Look through the material beneath and copy each line with the word "have".

### Input material
══════════
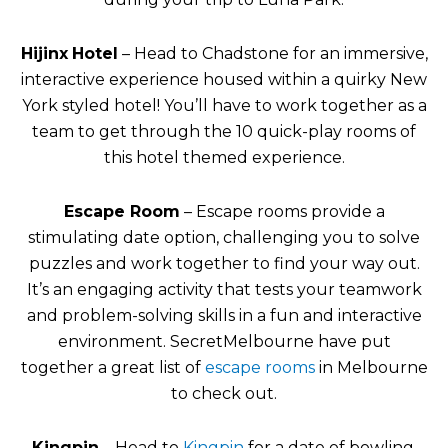
Hijinx
Hotel
– Head to Chadstone for an immersive,
interactive experience housed within a quirky New
York styled hotel! You’ll have to work together as a
team to get through the 10 quick-play rooms of
this hotel themed experience.
Escape Room
– Escape rooms provide a
stimulating date option, challenging you to solve
puzzles and work together to find your way out.
It’s an engaging activity that tests your teamwork
and problem-solving skills in a fun and interactive
environment. SecretMelbourne have put
together a great list of
escape rooms
in Melbourne
to check out.
Kingpin
– Head to
Kingpin
for a date of bowling,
══════════
### Task result
York styled hotel! You’ll have to work together as a
environment. SecretMelbourne have put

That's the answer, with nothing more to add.